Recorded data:
==============================

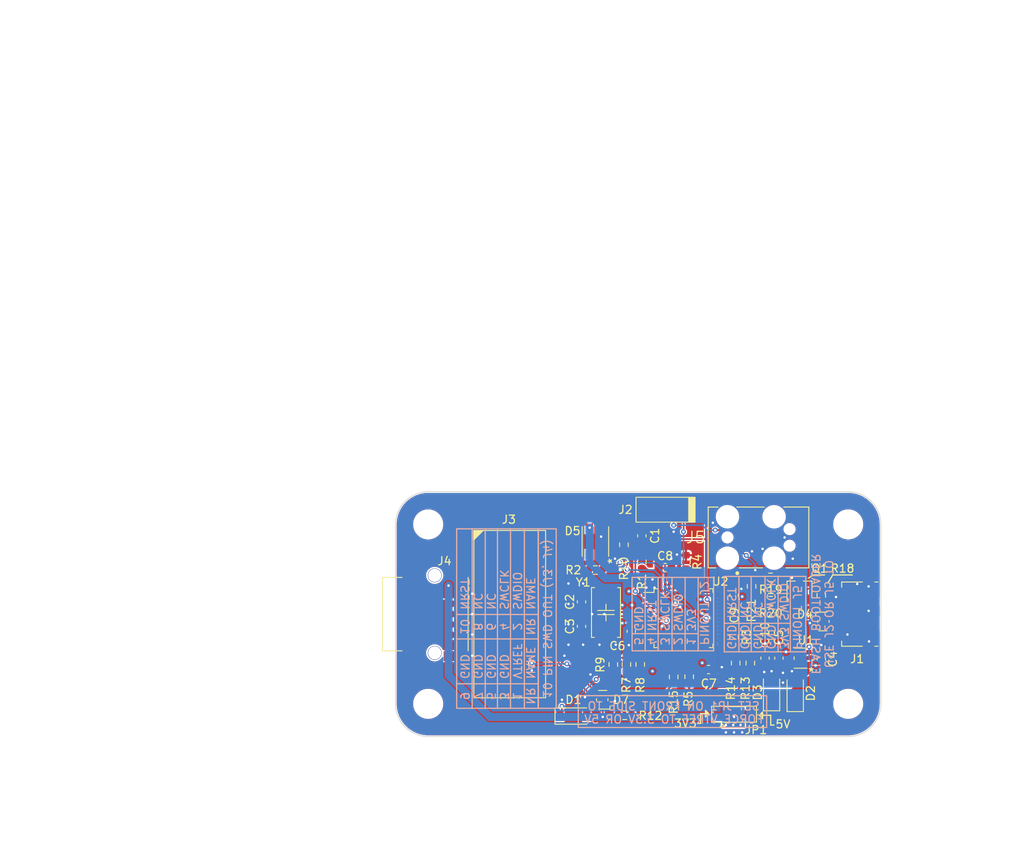
<source format=kicad_pcb>
(kicad_pcb (version 20211014) (generator pcbnew)

  (general
    (thickness 1.6)
  )

  (paper "A4")
  (layers
    (0 "F.Cu" signal)
    (1 "In1.Cu" signal)
    (2 "In2.Cu" signal)
    (31 "B.Cu" signal)
    (32 "B.Adhes" user "B.Adhesive")
    (33 "F.Adhes" user "F.Adhesive")
    (34 "B.Paste" user)
    (35 "F.Paste" user)
    (36 "B.SilkS" user "B.Silkscreen")
    (37 "F.SilkS" user "F.Silkscreen")
    (38 "B.Mask" user)
    (39 "F.Mask" user)
    (40 "Dwgs.User" user "User.Drawings")
    (41 "Cmts.User" user "User.Comments")
    (42 "Eco1.User" user "User.Eco1")
    (43 "Eco2.User" user "User.Eco2")
    (44 "Edge.Cuts" user)
    (45 "Margin" user)
    (46 "B.CrtYd" user "B.Courtyard")
    (47 "F.CrtYd" user "F.Courtyard")
    (48 "B.Fab" user)
    (49 "F.Fab" user)
    (50 "User.1" user)
    (51 "User.2" user)
    (52 "User.3" user)
    (53 "User.4" user)
    (54 "User.5" user)
    (55 "User.6" user)
    (56 "User.7" user)
    (57 "User.8" user)
    (58 "User.9" user "plugins.config")
  )

  (setup
    (stackup
      (layer "F.SilkS" (type "Top Silk Screen"))
      (layer "F.Paste" (type "Top Solder Paste"))
      (layer "F.Mask" (type "Top Solder Mask") (thickness 0.01))
      (layer "F.Cu" (type "copper") (thickness 0.035))
      (layer "dielectric 1" (type "core") (thickness 0.48) (material "FR4") (epsilon_r 4.5) (loss_tangent 0.02))
      (layer "In1.Cu" (type "copper") (thickness 0.035))
      (layer "dielectric 2" (type "prepreg") (thickness 0.48) (material "FR4") (epsilon_r 4.5) (loss_tangent 0.02))
      (layer "In2.Cu" (type "copper") (thickness 0.035))
      (layer "dielectric 3" (type "core") (thickness 0.48) (material "FR4") (epsilon_r 4.5) (loss_tangent 0.02))
      (layer "B.Cu" (type "copper") (thickness 0.035))
      (layer "B.Mask" (type "Bottom Solder Mask") (thickness 0.01))
      (layer "B.Paste" (type "Bottom Solder Paste"))
      (layer "B.SilkS" (type "Bottom Silk Screen"))
      (copper_finish "None")
      (dielectric_constraints yes)
    )
    (pad_to_mask_clearance 0)
    (aux_axis_origin 75.5 75)
    (grid_origin 75.5 75)
    (pcbplotparams
      (layerselection 0x00010fc_ffffffff)
      (disableapertmacros false)
      (usegerberextensions false)
      (usegerberattributes true)
      (usegerberadvancedattributes true)
      (creategerberjobfile false)
      (svguseinch false)
      (svgprecision 6)
      (excludeedgelayer true)
      (plotframeref false)
      (viasonmask false)
      (mode 1)
      (useauxorigin false)
      (hpglpennumber 1)
      (hpglpenspeed 20)
      (hpglpendiameter 15.000000)
      (dxfpolygonmode true)
      (dxfimperialunits true)
      (dxfusepcbnewfont true)
      (psnegative false)
      (psa4output false)
      (plotreference true)
      (plotvalue true)
      (plotinvisibletext false)
      (sketchpadsonfab false)
      (subtractmaskfromsilk false)
      (outputformat 1)
      (mirror false)
      (drillshape 0)
      (scaleselection 1)
      (outputdirectory "dap-link-gerbers/")
    )
  )

  (net 0 "")
  (net 1 "GND")
  (net 2 "/OSC_IN")
  (net 3 "/OSC_OUT")
  (net 4 "+5V")
  (net 5 "+3V3")
  (net 6 "VTREF")
  (net 7 "NRST")
  (net 8 "/T_SWDIO_IN")
  (net 9 "/AIN_1")
  (net 10 "STM_NRST")
  (net 11 "STM_SWDIO")
  (net 12 "/T_NRST")
  (net 13 "unconnected-(U2-Pad4)")
  (net 14 "unconnected-(U2-Pad11)")
  (net 15 "unconnected-(U2-Pad14)")
  (net 16 "/T_SWDIO_OUT")
  (net 17 "unconnected-(U2-Pad19)")
  (net 18 "unconnected-(U2-Pad21)")
  (net 19 "unconnected-(U2-Pad22)")
  (net 20 "STM_SWCLK")
  (net 21 "/USB_DP")
  (net 22 "Net-(Q1-Pad1)")
  (net 23 "/USB_RENUMn")
  (net 24 "unconnected-(U2-Pad40)")
  (net 25 "unconnected-(U2-Pad41)")
  (net 26 "unconnected-(U2-Pad15)")
  (net 27 "unconnected-(U2-Pad43)")
  (net 28 "unconnected-(U2-Pad45)")
  (net 29 "unconnected-(U2-Pad46)")
  (net 30 "unconnected-(J1-Pad4)")
  (net 31 "Net-(D5-Pad1)")
  (net 32 "Net-(D5-Pad2)")
  (net 33 "/USB_DN")
  (net 34 "Net-(Q1-Pad2)")
  (net 35 "unconnected-(D4-Pad4)")
  (net 36 "unconnected-(D4-Pad3)")
  (net 37 "Net-(D2-Pad1)")
  (net 38 "Net-(D3-Pad1)")
  (net 39 "unconnected-(U2-Pad16)")
  (net 40 "unconnected-(U2-Pad17)")
  (net 41 "/T_SWCLK")
  (net 42 "unconnected-(U2-Pad28)")
  (net 43 "unconnected-(U2-Pad31)")
  (net 44 "/CONNECTED_LED")
  (net 45 "SWDIO")
  (net 46 "SWCLK")
  (net 47 "/BOOT0")
  (net 48 "/BOOT1")
  (net 49 "unconnected-(U2-Pad2)")
  (net 50 "unconnected-(U2-Pad3)")
  (net 51 "unconnected-(U2-Pad12)")
  (net 52 "unconnected-(U2-Pad13)")
  (net 53 "unconnected-(U2-Pad39)")
  (net 54 "unconnected-(J3-Pad6)")
  (net 55 "unconnected-(J3-Pad8)")
  (net 56 "/COM_LED")
  (net 57 "unconnected-(U2-Pad29)")
  (net 58 "unconnected-(J5-Pad7)")
  (net 59 "unconnected-(J5-Pad8)")
  (net 60 "/T_VTREF")
  (net 61 "unconnected-(J4-Pad6)")
  (net 62 "unconnected-(J4-Pad8)")

  (footprint "MyLib:Molex_0473460001" (layer "F.Cu") (at 106.5 75 90))

  (footprint "Resistor_SMD:R_0603_1608Metric" (layer "F.Cu") (at 90.2 81 90))

  (footprint "MyLib:SC573V33RTRC" (layer "F.Cu") (at 98.1668 80.4 180))

  (footprint "Capacitor_SMD:C_0603_1608Metric" (layer "F.Cu") (at 95.5 80.4 90))

  (footprint "Jumper:SolderJumper-3_P2.0mm_Open_TrianglePad1.0x1.5mm" (layer "F.Cu") (at 90 87.3))

  (footprint "MyLib:TAG-CONNECT_TC2050-IDC" (layer "F.Cu") (at 93 65.6))

  (footprint "Resistor_SMD:R_0603_1608Metric" (layer "F.Cu") (at 92 81 90))

  (footprint "Resistor_SMD:R_0603_1608Metric" (layer "F.Cu") (at 78.5 81.175 -90))

  (footprint "Resistor_SMD:R_0603_1608Metric" (layer "F.Cu") (at 76.5 66.5 90))

  (footprint "Resistor_SMD:R_0603_1608Metric" (layer "F.Cu") (at 75.2 81.175 -90))

  (footprint "Resistor_SMD:R_0603_1608Metric" (layer "F.Cu") (at 76.6 87.4 180))

  (footprint "Capacitor_SMD:C_0603_1608Metric" (layer "F.Cu") (at 81.55 69.3))

  (footprint "MountingHole:MountingHole_3.2mm_M3" (layer "F.Cu") (at 52.5 64))

  (footprint "Resistor_SMD:R_0603_1608Metric" (layer "F.Cu") (at 94.475 70.5 180))

  (footprint "MountingHole:MountingHole_3.2mm_M3" (layer "F.Cu") (at 104 86))

  (footprint "Capacitor_SMD:C_0603_1608Metric" (layer "F.Cu") (at 93.8 80.4 90))

  (footprint "Resistor_SMD:R_0603_1608Metric" (layer "F.Cu") (at 94.5 73.35))

  (footprint "MyLib:GBED204-0579B001C1AD" (layer "F.Cu") (at 55.3 75 -90))

  (footprint "Capacitor_SMD:C_0603_1608Metric" (layer "F.Cu") (at 71.3 73.5 90))

  (footprint "MountingHole:MountingHole_3.2mm_M3" (layer "F.Cu") (at 52.5 86))

  (footprint "Capacitor_SMD:C_0603_1608Metric" (layer "F.Cu") (at 86.875 81.8 180))

  (footprint "Resistor_SMD:R_0603_1608Metric" (layer "F.Cu") (at 76.8 81.175 90))

  (footprint "Resistor_SMD:R_0603_1608Metric" (layer "F.Cu") (at 90 77.8 -90))

  (footprint "Resistor_SMD:R_0603_1608Metric" (layer "F.Cu") (at 73 69.6 180))

  (footprint "MyLib:ECS-023G" (layer "F.Cu") (at 74.3 74.8 90))

  (footprint "Resistor_SMD:R_0603_1608Metric" (layer "F.Cu") (at 92.15 71.6 -90))

  (footprint "Package_QFP:LQFP-48_7x7mm_P0.5mm" (layer "F.Cu") (at 83.8 75.5))

  (footprint "Connector_PinHeader_2.54mm:PinHeader_2x05_P2.54mm_Vertical_SMD" (layer "F.Cu") (at 62.5 75))

  (footprint "Capacitor_SMD:C_0603_1608Metric" (layer "F.Cu") (at 77.4 77.1 90))

  (footprint "MyLib:UQFN1.9x1_10L" (layer "F.Cu") (at 73.9 85.5 90))

  (footprint "Diode_SMD:D_SOD-123" (layer "F.Cu") (at 94.6 84.6 90))

  (footprint "Diode_SMD:D_SOD-123" (layer "F.Cu") (at 97.5 84.7 90))

  (footprint "MountingHole:MountingHole_3.2mm_M3" (layer "F.Cu") (at 104 64))

  (footprint "Capacitor_SMD:C_0603_1608Metric" (layer "F.Cu") (at 71.3 76.5 90))

  (footprint "MyLib:SWD_SOLDER" (layer "F.Cu") (at 81.2825 62.2 -90))

  (footprint "Capacitor_SMD:C_0603_1608Metric" (layer "F.Cu") (at 90 72.7 -90))

  (footprint "Resistor_SMD:R_0603_1608Metric" (layer "F.Cu") (at 82.6 82.7 90))

  (footprint "MyLib:150141SV73110" (layer "F.Cu") (at 73 66.1 -90))

  (footprint "Capacitor_SMD:C_0603_1608Metric" (layer "F.Cu") (at 78.7 65.4 -90))

  (footprint "Package_TO_SOT_SMD:TSOT-23" (layer "F.Cu") (at 98 71.9 90))

  (footprint "Resistor_SMD:R_0603_1608Metric" (layer "F.Cu") (at 100.7 72.7 90))

  (footprint "MyLib:UQFN1.9x1_10L" (layer "F.Cu") (at 100.9 75.9 -90))

  (footprint "Resistor_SMD:R_0603_1608Metric" (layer "F.Cu") (at 84.5 82.675 90))

  (footprint "Resistor_SMD:R_0603_1608Metric" (layer "F.Cu") (at 78.7 68.6 90))

  (footprint "Diode_SMD:D_SOD-123" (layer "F.Cu") (at 70.3 87.5))

  (footprint "Capacitor_SMD:C_0603_1608Metric" (layer "F.Cu") (at 100.7 80.5 90))

  (footprint "Resistor_SMD:R_0603_1608Metric" (layer "F.Cu")
    (tedit 5F68FEEE) (tstamp fffd3583-ac6c-4f58-bfe5-d0e30be9447b)
    (at 84.1 68.6 -90)
    (descr "Resistor SMD 0603 (1608 Metric), square (rectangular) end terminal, IPC_7351 nominal, (Body size source: IPC-SM-782 page 72, https://www.pcb-3d.com/wordpress/wp-content/uploads/ipc-sm-782a_amendment_1_and_2.pdf), generated with kicad-footprint-generator")
    (tags "resistor")
    (property "Sheetfile" "dap-link.kicad_sch")
    (property "Sheetname" "")
    (path "/d70f873e-016e-4a1f-97e4-5e457434816c")
    (attr smd)
    (fp_text reference "R4" (at 0 -1.4 90) (layer "F.SilkS")
      (effects (font (size 1 1) (thickness 0.15)))
      (tstamp 17fc87cf-3860-4907-b4ea-e3456a1196f9)
    )
    (fp_text value "10k" (at 0 1.43 90) (layer "F.Fab")
      (effects (font (size 1 1) (thickness 0.15)))
      (tstamp 405f9649-f448-4d9d-8023-f6838de07432)
    )
    (fp_text user "${REFERENCE}" (at 0 0 90) (layer "F.Fab")
      (effects (font (size 0.4 0.4) (thickness 0.06)))
      (tstamp 3d70b3c2-e8ae-46cd-a330-496079317967)
    )
    (fp_line (start -0.237258 -0.5225) (end 0.237258 -0.5225) (layer "F.SilkS") (width 0.12) (tstamp 6e12bdaa-1b21-4d4a-8732-885baea3cbf0))
    (fp_line (start -0.237258 0.5225) (end 0.237258 0.5225) (layer "F.SilkS") (width 0.12) (tstamp bc7dddde-b422-485b-b6cc-ca0e8fdc2540))
    (fp_line (start -1.48 -0.73) (end 1.48 -0.73) (layer "F.CrtYd") (width 0.05) (tstamp 030e1ac0-fbcd-49ff-869b-fe856c315619))
    (fp_line (start 1.48 -0.73) (end 1.48 0.73) (layer "F.CrtYd") (width 0.05) (tstamp 1c20eb30-4757-4456-8450-e9f22847c5ea))
    (fp_line (start -1.48 0.73) (end -1.48 -0.73) (layer "F.CrtYd") (width 0.05) (tstamp 73bdd0ee-64e7-4183-ae32-47b48f26d2db))
    (fp_line (start 1.48 0.73) (end -1.48 0.73) (layer "F.CrtYd") (width 0.05) (tstamp 98f80790-9d14-417f-aff5-b8887582df71))
    (fp_line (start 0.8 0.4125) (end -0.8 0.4125) (layer "F.Fab") (width 0.1) (tstamp 0b9f1d07-9e89-48fc-85be-328dc4f11dab))
    (fp_line (start 0.8 -0.4125) (end 0.8 0.4125) (layer "F.Fab") (width 0.1) (tstamp 0ede50f6-96dd-4a9b-85fe-d4ba086d84cb))
    (fp_line (start -0.8 0.4125) (end -0.8 -0.4125) (layer "F.Fab") (width 0.1) (tstamp 28e5d531-dc85-4157-af7e-5f09e047c59b))
    (fp_line (start -0.8
... [884239 chars truncated]
</source>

==============================

Exercise description:
Return every line above where "material" appears.

Solution to the problem:
      (layer "dielectric 1" (type "core") (thickness 0.48) (material "FR4") (epsilon_r 4.5) (loss_tangent 0.02))
      (layer "dielectric 2" (type "prepreg") (thickness 0.48) (material "FR4") (epsilon_r 4.5) (loss_tangent 0.02))
      (layer "dielectric 3" (type "core") (thickness 0.48) (material "FR4") (epsilon_r 4.5) (loss_tangent 0.02))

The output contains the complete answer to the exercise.